Forward gradient from one Variable to another in XNOR net

dizcza · January 27, 2018, 11:24am

I’m trying to implement kind of Binary NN (think of XNOR, for example), where forward() pass uses its binarized form (torch.sing(weights)) for inference, but uses the original full precision self.weight for backward optimization step (gradients are computed w.r.t. torch.sing(weights)).

class BinaryLinear(nn.Linear):
    def forward(self, x):
        return F.linear(x, self.weight.sign(), self.bias)

But self.weight.sign() creates a new Variable, and gradients do not flow back to the full precision self.weight. The workaround is

class BinaryLinear(nn.Linear):
    def forward(self, x):
        weight_clone = self.weight.data.clone()
        self.weight.data.sign_()
        x = F.linear(x, self.weight, self.bias)
        self.weight.data = weight_clone
        return x

Too much overhead for one simple operation. How can I correctly implement the first case - forward gradients from a local torch.weight.sign() to my self.weight during the backward pass / optimization step?

jpeg729 · January 28, 2018, 1:37pm

sign is a discrete function whose gradient is zero everywhere.

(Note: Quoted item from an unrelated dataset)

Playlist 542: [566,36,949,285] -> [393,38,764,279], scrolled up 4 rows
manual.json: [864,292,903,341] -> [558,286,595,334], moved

Theoretically the workaround cannot be working.

I think you need to implement a custom backward function that would calculate the gradient of the signed weights and then copy that gradient over to the full precision weights.

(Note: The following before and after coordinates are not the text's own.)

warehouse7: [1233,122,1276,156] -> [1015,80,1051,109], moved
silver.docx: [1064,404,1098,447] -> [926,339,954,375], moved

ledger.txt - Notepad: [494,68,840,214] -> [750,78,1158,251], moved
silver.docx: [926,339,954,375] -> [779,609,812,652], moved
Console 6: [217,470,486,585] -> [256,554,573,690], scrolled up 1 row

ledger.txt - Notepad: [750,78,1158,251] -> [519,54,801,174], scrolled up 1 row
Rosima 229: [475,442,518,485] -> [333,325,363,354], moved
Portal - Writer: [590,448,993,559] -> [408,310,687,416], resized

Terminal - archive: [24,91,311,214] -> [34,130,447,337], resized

dizcza · February 1, 2018, 2:00pm

Another workaround is to create custom sign() function that does not modify incoming gradients.

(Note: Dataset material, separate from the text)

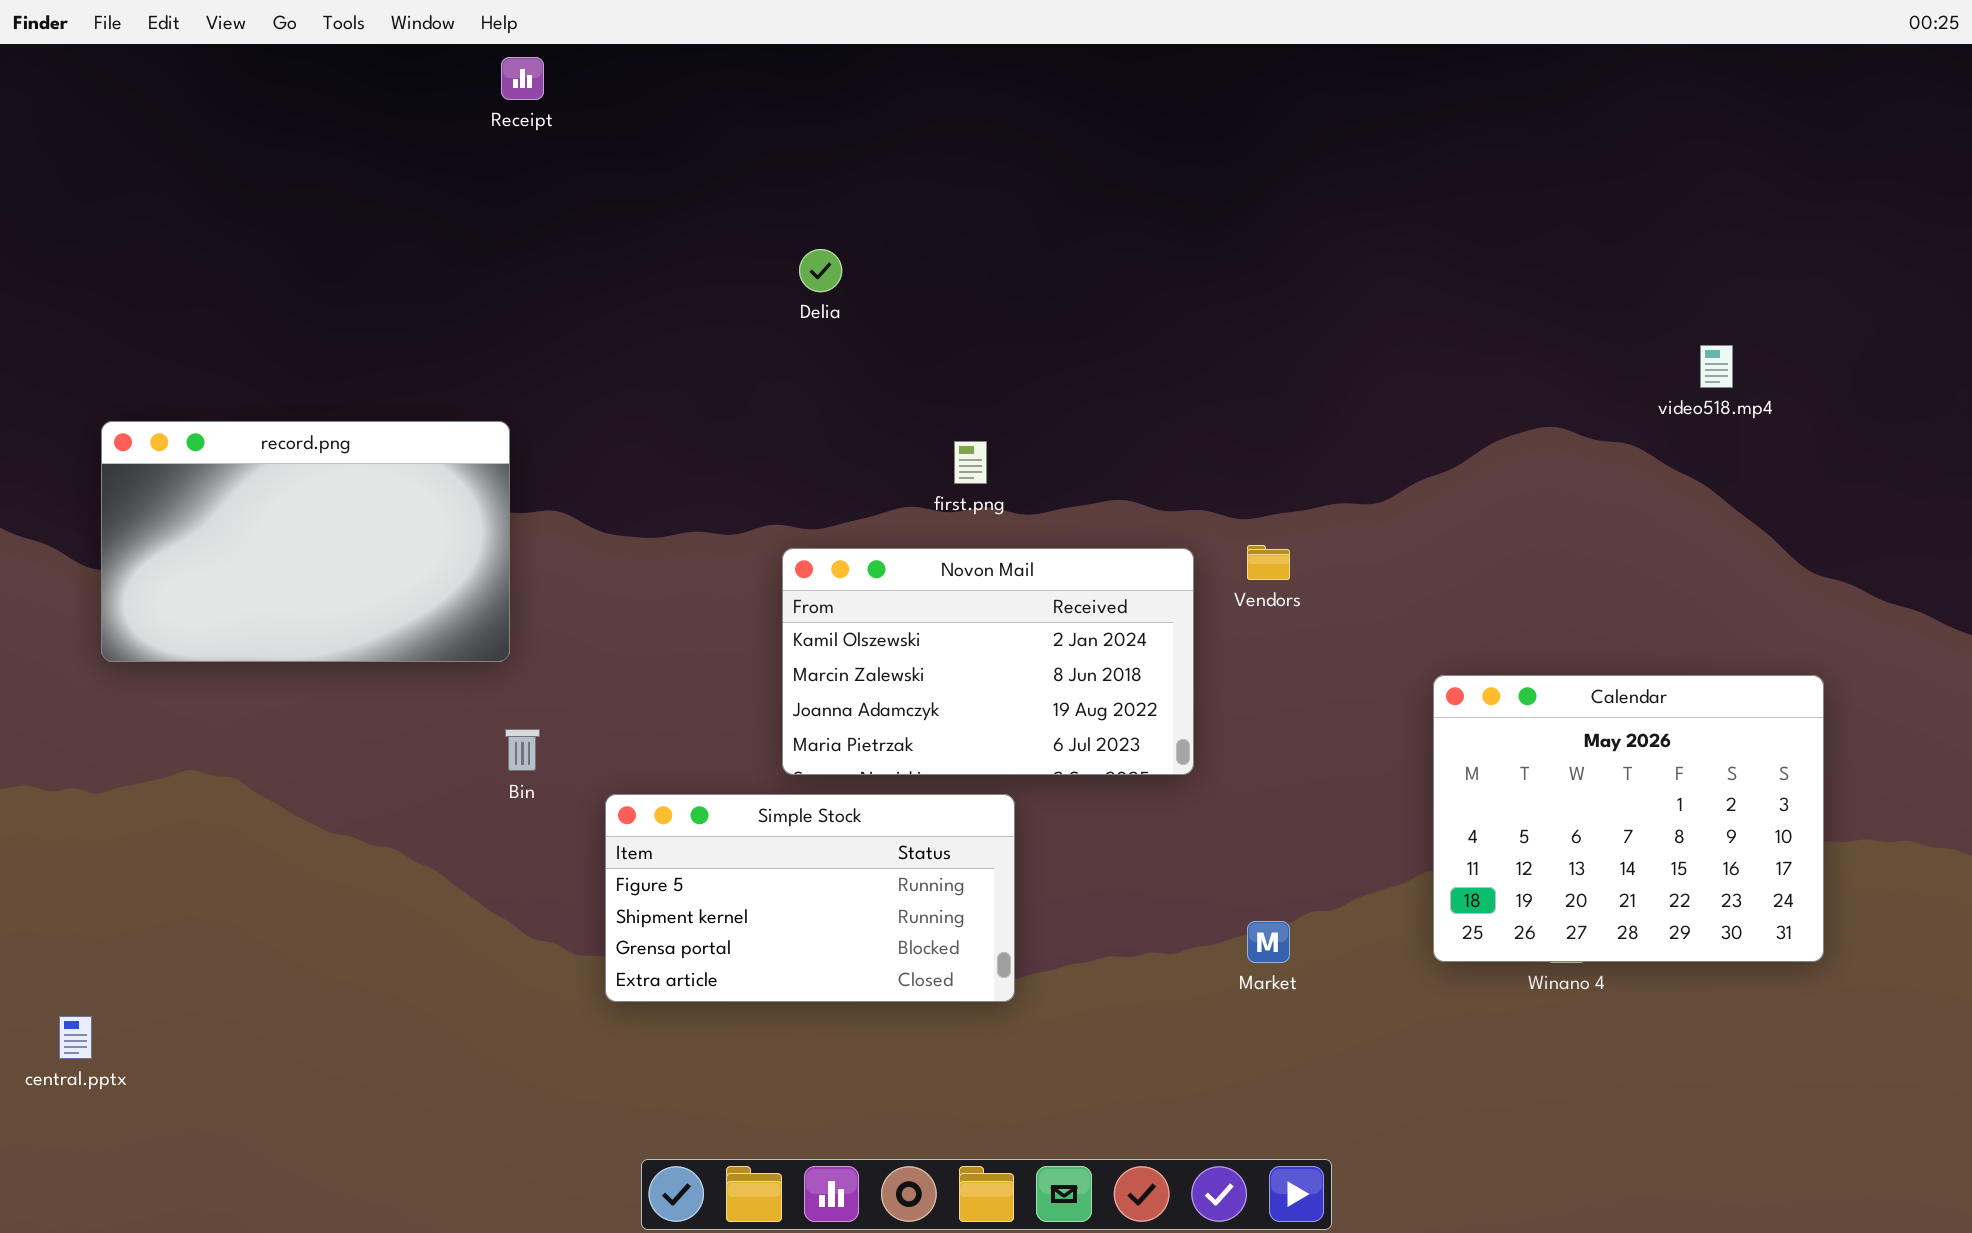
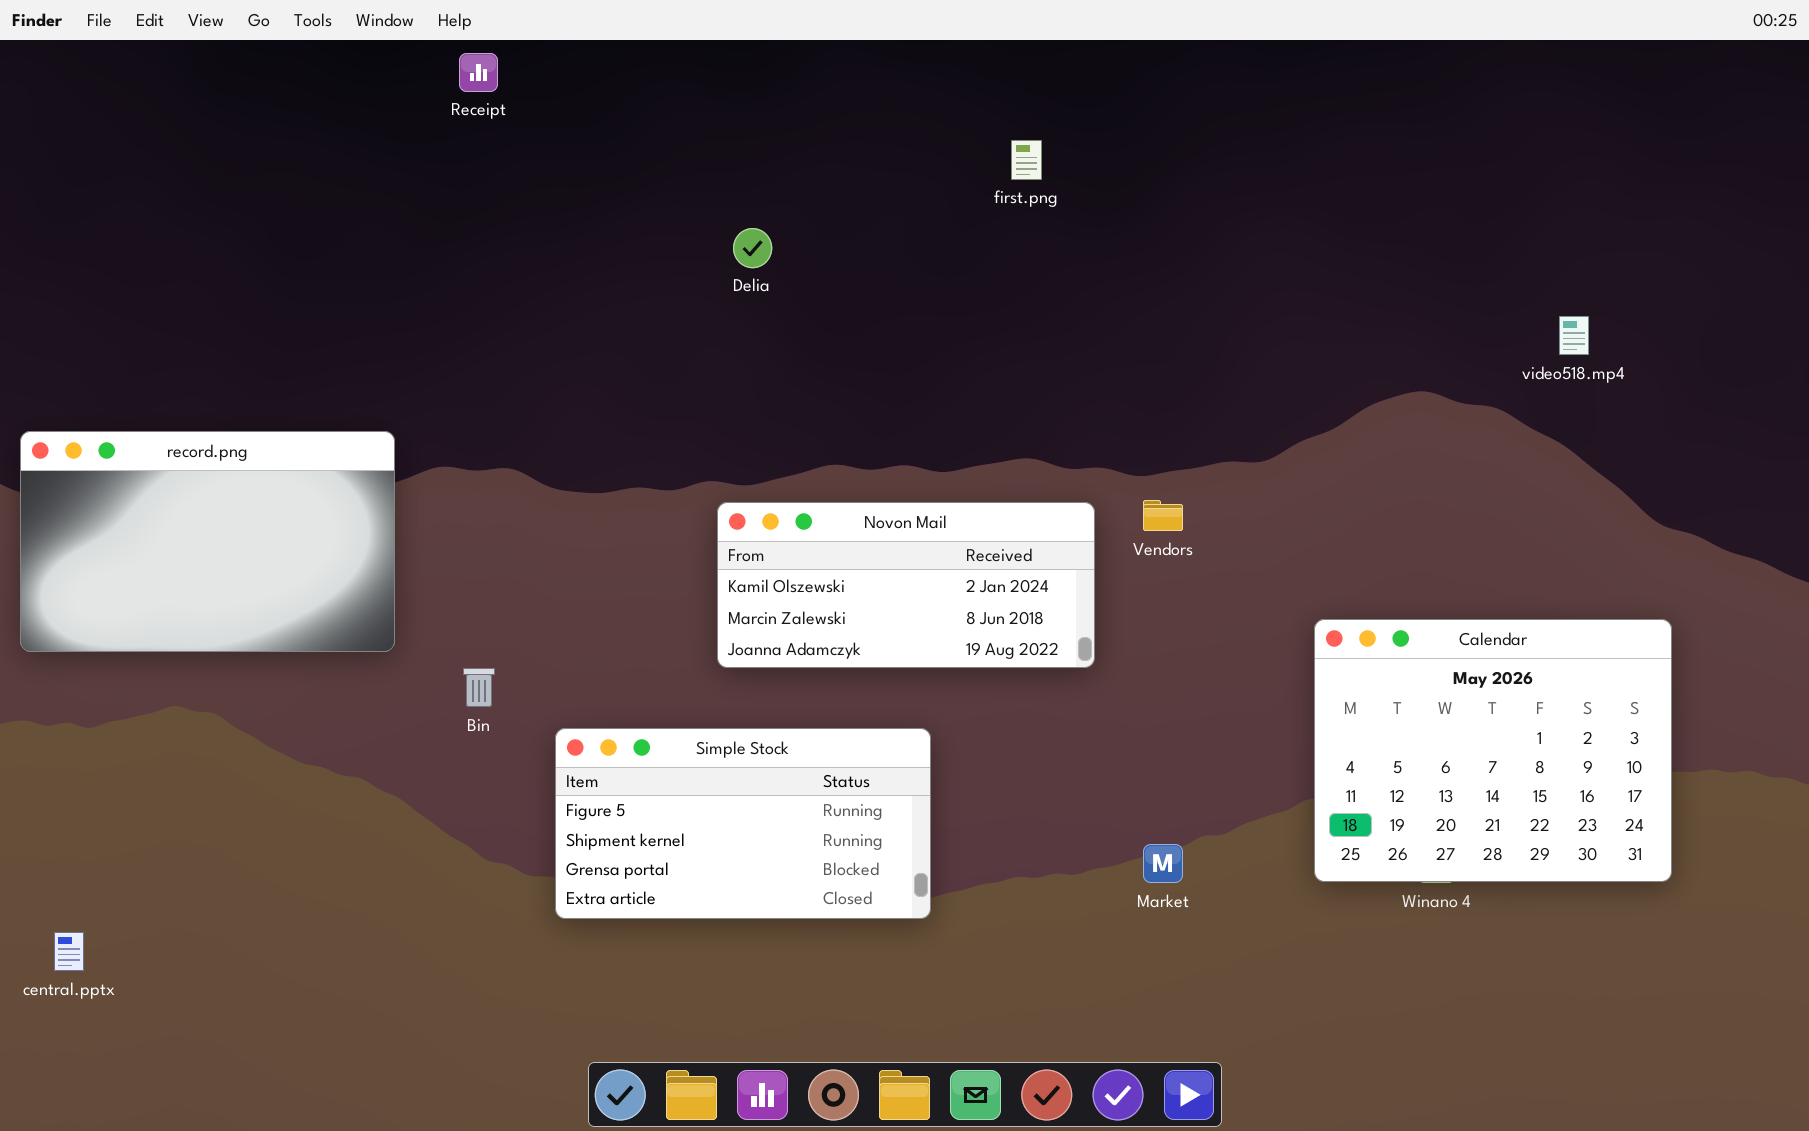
record.png: [101,421,510,662] -> [20,431,395,652], moved
first.png: [954,441,987,484] -> [1011,140,1042,180], moved
Novon Mail: [782,548,1194,775] -> [717,502,1095,668], resized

class SignPassGrad(torch.autograd.Function):
    @staticmethod
    def forward(ctx, input):
        return input.sign()

    @staticmethod
    def backward(ctx, grad_output):
        return grad_output

class BinaryLinear(nn.Linear):
    def forward(self, x):
        return F.linear(x, SignPassGrad.apply(self.weight), self.bias)

And it does not yield any speedup (probably due to fast memory copies in torch.clone).